SF Hariyanto menjelaskan, jika lahan seluas 20 hektare itu sebelumnya merupakan kawasan Plaza Ternak yang pengelolaannya dinilai belum optimal.

Karena itu, ia mendorong kepada Dinas Peternakan dan kesehatan Hewan (PKH) Provinsi Riau, agar aset tersebut segera disulap menjadi pusat bisnis peternakan terintegrasi.

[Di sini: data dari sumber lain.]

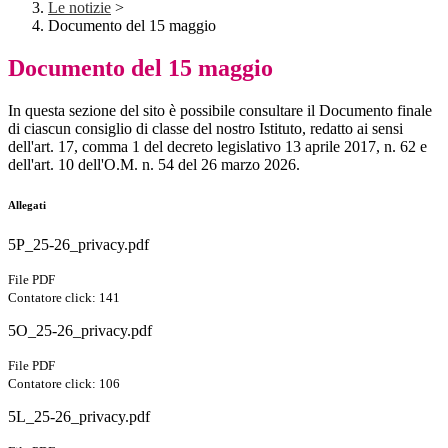
Le notizie
>
Documento del 15 maggio
Documento del 15 maggio
In questa sezione del sito è possibile consultare il Documento finale
di ciascun consiglio di classe del nostro Istituto, redatto ai sensi
dell'art. 17, comma 1 del decreto legislativo 13 aprile 2017, n. 62 e
dell'art. 10 dell'O.M. n. 54 del 26 marzo 2026.
Allegati
5P_25-26_privacy.pdf
File PDF
Contatore click: 141
5O_25-26_privacy.pdf
File PDF
Contatore click: 106
5L_25-26_privacy.pdf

“Nanti kita benahi dulu tempat makan ternaknya, nanti kita datangkan bibit sapi, dirawat baik-baik sapinya sampai besar. Jadi kedepan kita bisa memenuhi kebutuhan sapi sendiri, karena selama ini kita masih mendatangkan dari provinsi tetangga,” sebutnya.

Plt Gubri meyakini, Riau memiliki kapasitas produksi yang memadai untuk mengatasi ketergantungan pasokan daging dari luar daerah. Pemprov Riau tinggal merancang tata kelola yang profesional dan berorientasi profit untuk tambahan di Pendapatan Asli Daerah (PAD).

Untuk itu, SF Hariyanto meminta kepada Dinas PKH Riau dan jajaran terkait segera menyusun kajian bisnis yang komprehensif rencana pembentukan BUMD Peternakan.

“Saya ingin kita sediakan fasilitas baru dan datangkan sapi. Padahal kita sebenarnya sanggup untuk mengatasi ini, tinggal bagaimana kita mengelolanya,” ujarnya.

Menurutnya, swasembada daging secara lokal, khususnya daging sapi adalah salah satu prioritas yang harus segera diwujudkan. BUMD peternakan nantinya akan berperan sebagai motor penggerak ekonomi kerakyatan di sektor peternakan yang nantinya akan berkolaborasi dengan BUMD Riau Pangan Bertuah.

“Jadi buatlah kajiannya yang bagus, sehingga satu atau dua tahun ke depan kita sudah bisa memenuhi kebutuhan daging secara mandiri tanpa harus dipasok dari luar provinsi,” tutupnya.